(Saved data entries)
****

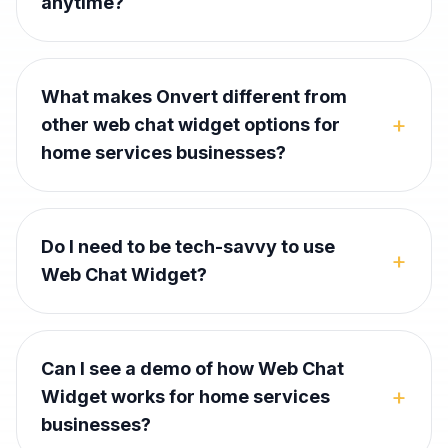
anytime?
What makes Onvert different from
+
other web chat widget options for
home services businesses?
Do I need to be tech-savvy to use
+
Web Chat Widget?
Can I see a demo of how Web Chat
+
Widget works for home services
businesses?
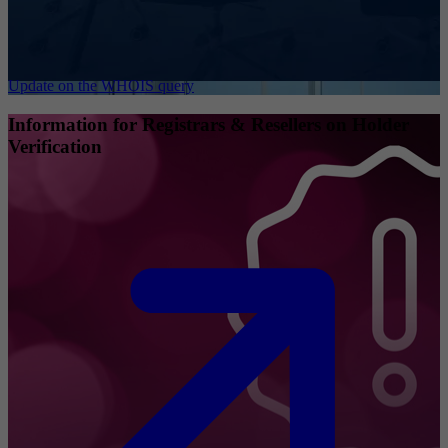
Update on the WHOIS query
Information for Registrars & Resellers on Holder
Verification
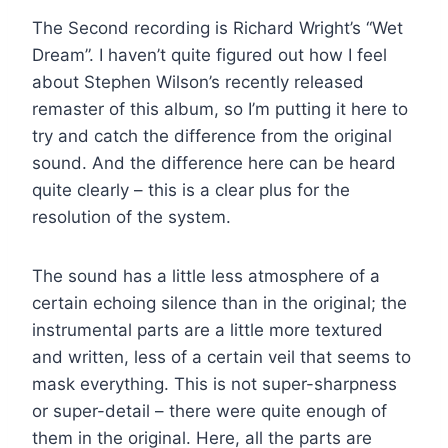
The Second recording is Richard Wright’s “Wet
Dream”. I haven’t quite figured out how I feel
about Stephen Wilson’s recently released
remaster of this album, so I’m putting it here to
try and catch the difference from the original
sound. And the difference here can be heard
quite clearly – this is a clear plus for the
resolution of the system.
The sound has a little less atmosphere of a
certain echoing silence than in the original; the
instrumental parts are a little more textured
and written, less of a certain veil that seems to
mask everything. This is not super-sharpness
or super-detail – there were quite enough of
them in the original. Here, all the parts are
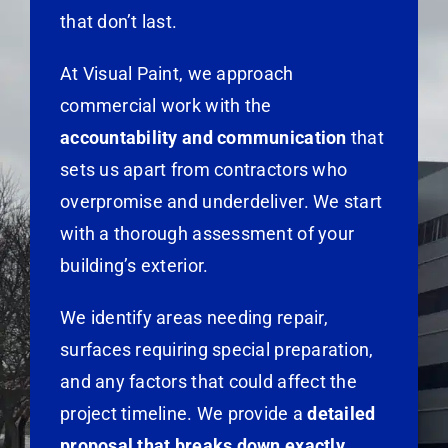
that don’t last.
At Visual Paint, we approach
commercial work with the
accountability and communication
that
sets us apart from contractors who
overpromise and underdeliver. We start
with a thorough assessment of your
building’s exterior.
We identify areas needing repair,
surfaces requiring special preparation,
and any factors that could affect the
project timeline. We provide a
detailed
proposal that breaks down exactly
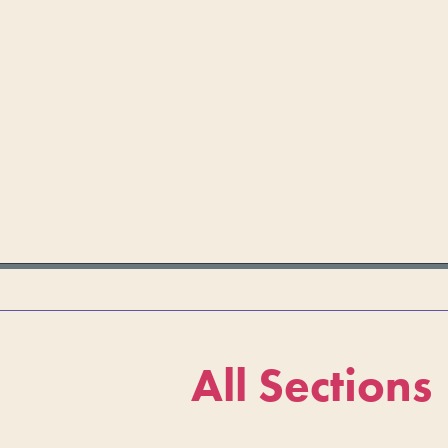
All Sections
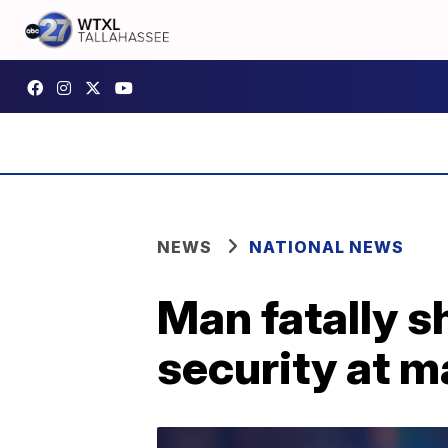
NEWS
NATIONAL NEWS
Man fatally 
security at m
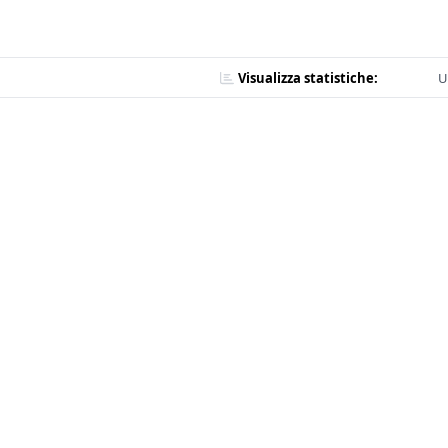
Visualizza statistiche:
U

****

_Work instructions:_ Leaving the pictures out, write out every entry exactly.

_Answer for this exercise:_
anytime?
What makes Onvert different from
+
other web chat widget options for
home services businesses?
Do I need to be tech-savvy to use
+
Web Chat Widget?
Can I see a demo of how Web Chat
+
Widget works for home services
businesses?
Update on the WHOIS query
Information for Registrars & Resellers on Holder
Verification
The Second recording is Richard Wright’s “Wet
Dream”. I haven’t quite figured out how I feel
about Stephen Wilson’s recently released
remaster of this album, so I’m putting it here to
try and catch the difference from the original
sound. And the difference here can be heard
quite clearly – this is a clear plus for the
resolution of the system.
The sound has a little less atmosphere of a
certain echoing silence than in the original; the
instrumental parts are a little more textured
and written, less of a certain veil that seems to
mask everything. This is not super-sharpness
or super-detail – there were quite enough of
them in the original. Here, all the parts are
that don’t last.
At Visual Paint, we approach
commercial work with the
accountability and communication
that
sets us apart from contractors who
overpromise and underdeliver. We start
with a thorough assessment of your
building’s exterior.
We identify areas needing repair,
surfaces requiring special preparation,
and any factors that could affect the
project timeline. We provide a
detailed
proposal that breaks down exactly
All Sections
NEWS
NATIONAL NEWS
Man fatally 
security at m
Visualizza statistiche:
U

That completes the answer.